But it appears that by giving Rum the Indians are unable to work and by refusing they will not. It is clearly apparent Indians are not the persons to [91] depend on in carrying on this business with any prospect of success sufficient to support an Establishment. It must be effected by the Company’s servants as principals, with a proper net and more men and energy than has been exerted this season, which is the most favourable that has been known for some years past 198.

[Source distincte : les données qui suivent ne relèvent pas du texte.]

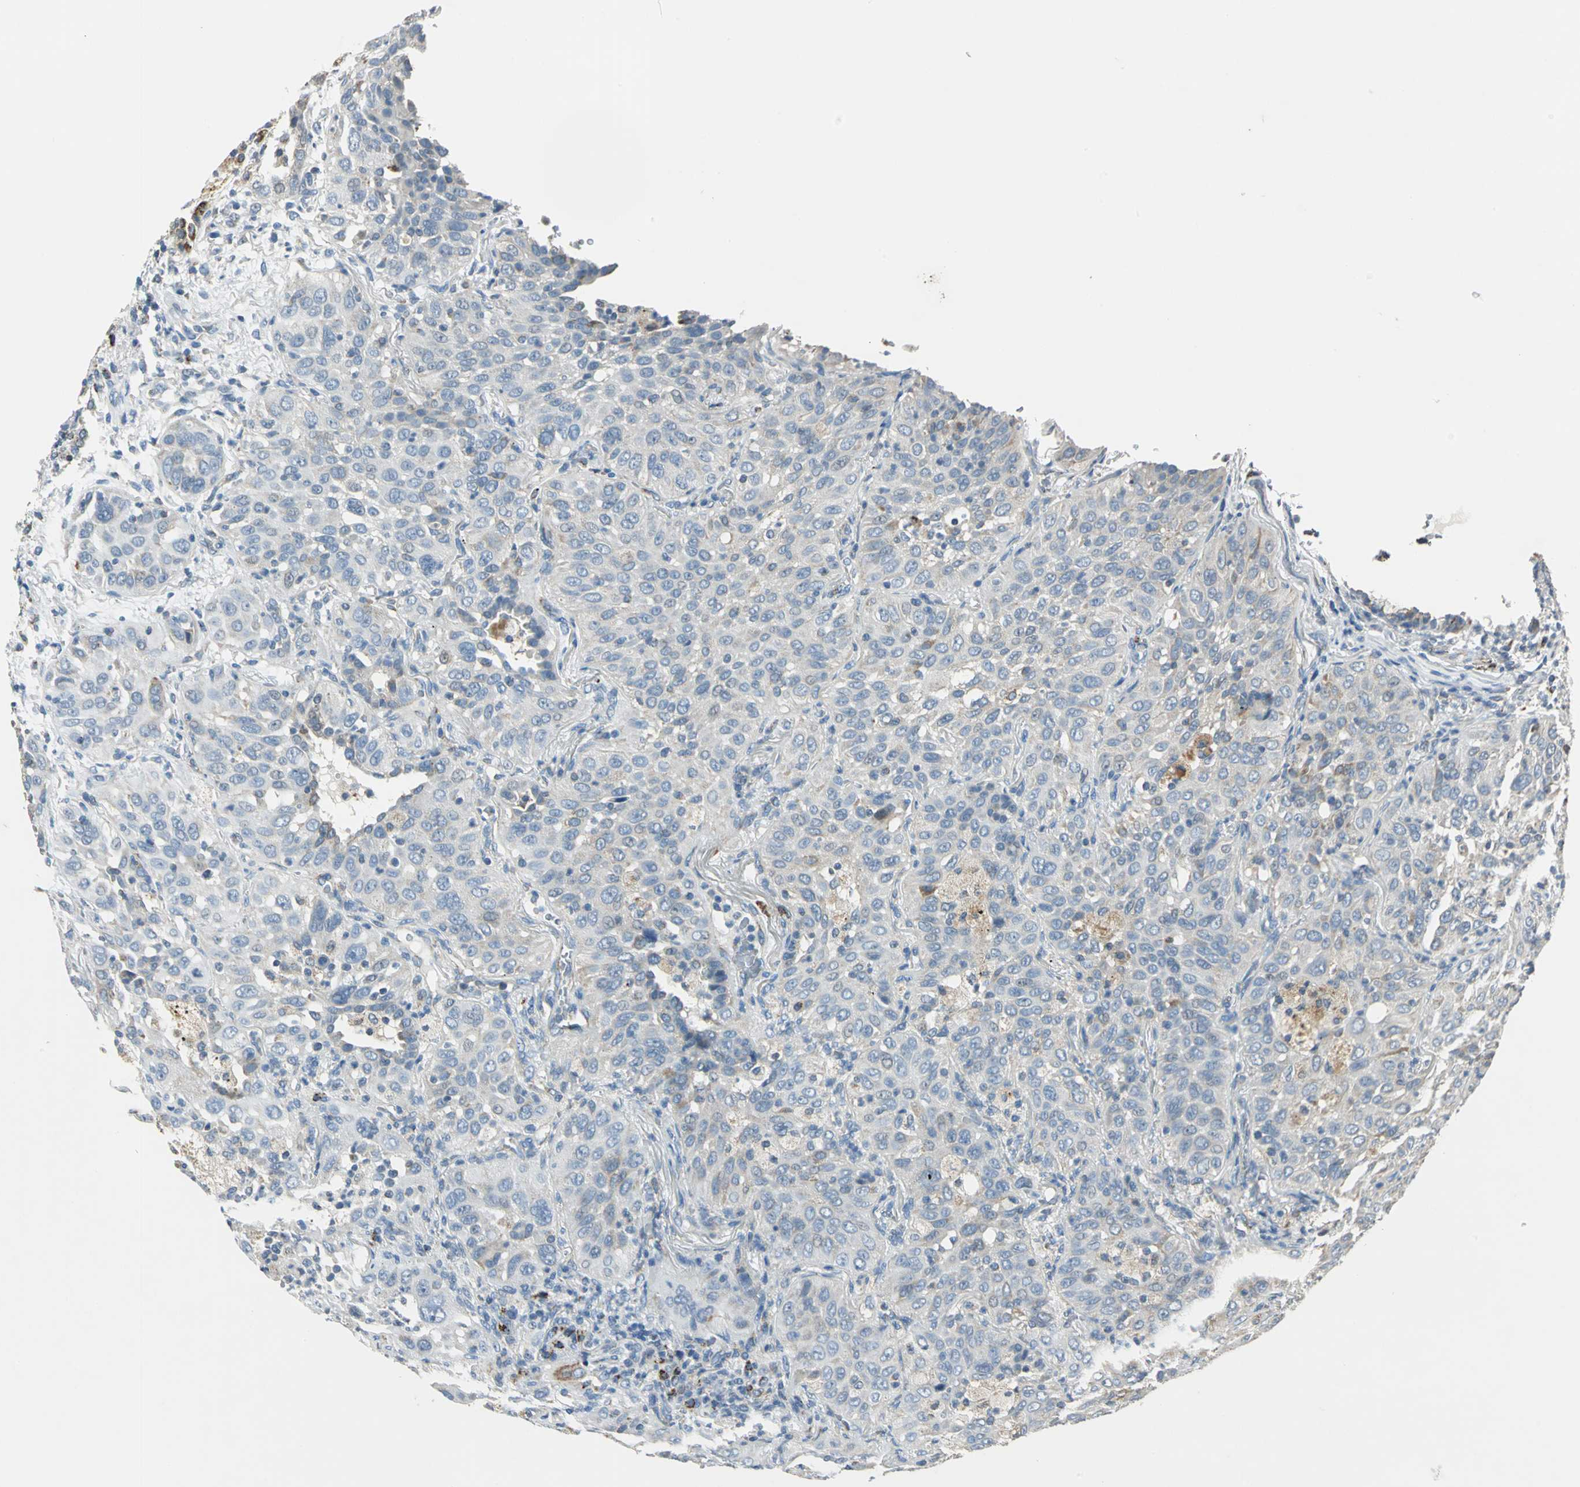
{"staining": {"intensity": "weak", "quantity": "<25%", "location": "cytoplasmic/membranous"}, "tissue": "lung cancer", "cell_type": "Tumor cells", "image_type": "cancer", "snomed": [{"axis": "morphology", "description": "Squamous cell carcinoma, NOS"}, {"axis": "topography", "description": "Lung"}], "caption": "Tumor cells show no significant staining in lung cancer.", "gene": "ACADM", "patient": {"sex": "female", "age": 67}}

Gladman remarque que les autochtones viennent camper sur le littoral afin de se procurer du blanc de béluga, de l’huile et certaines parties délicates de la chair avant de reprendre leurs quartiers d’hiver dans l’hinterland. Il sait bien que ce sont des chasseurs de caribou et non des pêcheurs de béluga qui n’auraient pas idée d’en tirer profit. D’ailleurs, ajoute-t-il, de cette contrée pierreuse, excepté le renard, la martre et la loutre, le castor est à peu près absent. De son point de vue, l’idée de convaincre les habitants de quitter leur pays pour le sud est absurde :

…The tribe of Indians to the northward of Cape Jones are mostly distinct people with different accent from those to the southward of the point and never change their usual haunts except occasionally visiting Eastmain 199.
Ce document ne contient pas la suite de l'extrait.